Photo by Jeannie Frey Rhodes

Women with a Cause 2022: Marie Constantin, Kelly Hurtado & Renée Verma


Marie Constantin and her group of volunteers spent months cleaning garbage from Capitol Lake beginning in the early months of the COVID-19 pandemic. At first, Constantin, an award-winning photographer with plenty of time on her hands during the global shutdown, couldn’t understand why the plastic bottles, styrofoam cups and other trash kept reappearing as fast it was collected.

One day, after an especially heavy rainfall, Constantin told her friend Renée Verma, who had just volunteered with her, to meet her back at the lake. “I went out there and I couldn’t believe it,” says Verma. “It was my aha moment. All the litter pickup that we did was for nothing. It is a vicious cycle without having the stormwater equipment in these watersheds to capture the litter before it enters.”

Constantin realized the constant cleanups wouldn’t solve the bigger problem: The state’s heavy rainfall pushed out floatable litter and sediment from the streets to the storm drains to canals and then waterways. The garbage didn’t just look awful but it also caused flooding and hurt wildlife, she says.

She dug deeper. Constantin was shocked to realize that Baton Rouge, and the state as a whole, didn’t have a stormwater management program designed to reduce flooding and the amount of garbage that collects in waterways. She learned that although Louisiana receives one of the highest amounts of annual rainfall in the country, it doesn’t have a permanent stormwater management program like 41 other states have.

“What was shocking is, we’re number one in rainfall,” Constantin says. “We should have been leading the country in this. So instead, we’re leading the county in tragedy and filth.”
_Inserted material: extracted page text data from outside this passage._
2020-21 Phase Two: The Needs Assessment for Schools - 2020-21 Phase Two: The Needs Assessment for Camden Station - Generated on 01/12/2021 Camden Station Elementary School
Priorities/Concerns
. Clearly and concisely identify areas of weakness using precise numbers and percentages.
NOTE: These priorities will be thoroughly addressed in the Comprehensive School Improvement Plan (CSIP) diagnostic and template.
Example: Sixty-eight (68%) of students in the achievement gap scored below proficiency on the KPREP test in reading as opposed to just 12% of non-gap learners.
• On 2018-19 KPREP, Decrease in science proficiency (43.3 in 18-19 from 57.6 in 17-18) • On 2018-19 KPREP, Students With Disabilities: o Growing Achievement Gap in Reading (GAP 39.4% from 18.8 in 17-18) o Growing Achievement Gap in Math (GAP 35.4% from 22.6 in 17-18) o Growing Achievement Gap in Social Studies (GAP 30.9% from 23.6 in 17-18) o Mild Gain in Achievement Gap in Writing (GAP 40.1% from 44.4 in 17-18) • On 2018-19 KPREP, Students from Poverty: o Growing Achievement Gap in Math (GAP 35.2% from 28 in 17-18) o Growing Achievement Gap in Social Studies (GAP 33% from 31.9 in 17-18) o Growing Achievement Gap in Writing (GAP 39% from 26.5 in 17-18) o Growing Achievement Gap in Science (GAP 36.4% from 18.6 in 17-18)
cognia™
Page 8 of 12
Marie Constantin, Renée Verma & Kelly Hurtado. Photos by Jeannie Frey Rhodes

Determined to make a change, Constantin, Verma, and friends Kelly Hurtado and Jeff Kuehny cofounded the Louisiana Stormwater Coalition. The coalition is an all-volunteer, grassroots effort dedicated to increasing public awareness about the benefits of permanently funded stormwater management programs.

“Our homes are flooding,” Constantin says. “Our net worth as a town has gone down because people have lost equity. People have lost their lives. People’s children don’t want to live here because it’s filthy. And—this is what’s really important—it’s easy to fix.”

The solution isn’t cheap and or fast, but it can be done, she says. A permanently funded stormwater management program at the local level would create a dedicated division or department with employees and experts solely responsible for treating and managing stormwater with a two-pronged approach, according to the coalition. That would have to be funded at the local level through a monthly utility fee, says Hurtado. “Our mission is advocating and educating about and passing legislation to declare stormwater a utility so Baton Rouge and other parishes can each explore and discover what is the right program for their community,” Hurtado says.

And Baton Rouge is on board. In October 2021, Mayor-President Sharon Weston Broome’s administration proposed a new utility fee to collect $40 million to maintain drainage and prevent flooding, all thanks to the efforts of the Louisiana Stormwater Coalition. The Baton Rouge Metro Council is months away from hearing an official proposal and taking action on it, city officials have said. Broome also announced she will dedicate $15 million to create a stormwater division with 12 employees in the city’s proposed fiscal year 2022 budget.

“All eyes are on Baton Rouge right now at this moment in time,” Verma says. “We believe we have a tremendous opportunity for our city to be a shining example for our state.”

The coalition has looked to other states, especially Florida, where local municipalities have their own stormwater management programs, many for more than 30 years, Constantin says. The coalition partnered with the Baton Rouge Area Foundation and BREC to receive donations and purchase a litter-catching boom for Bayou Fountain. A company is contracted to clean the boom and analyze trash, Hurtado says. 

The goal is to keep litter and flood-causing sediments out of the watershed. How? By putting in place stormwater equipment such as booms, “band-a-long” litter traps, and hydrodynamic separators, as well as by implementing green infrastructure projects that would hold and absorb stormwater, thus diverting it from homes and businesses.

“We’re not stopping at the local level,” says Verma. “We are taking this to the state level and trying to pass legislation in the spring that will declare stormwater a utility. We believe this will provide a path forward for the smaller cities and towns in Louisiana that need relief from flooding and litter and it will give them the option to create and establish a permanently funded stormwater management program.”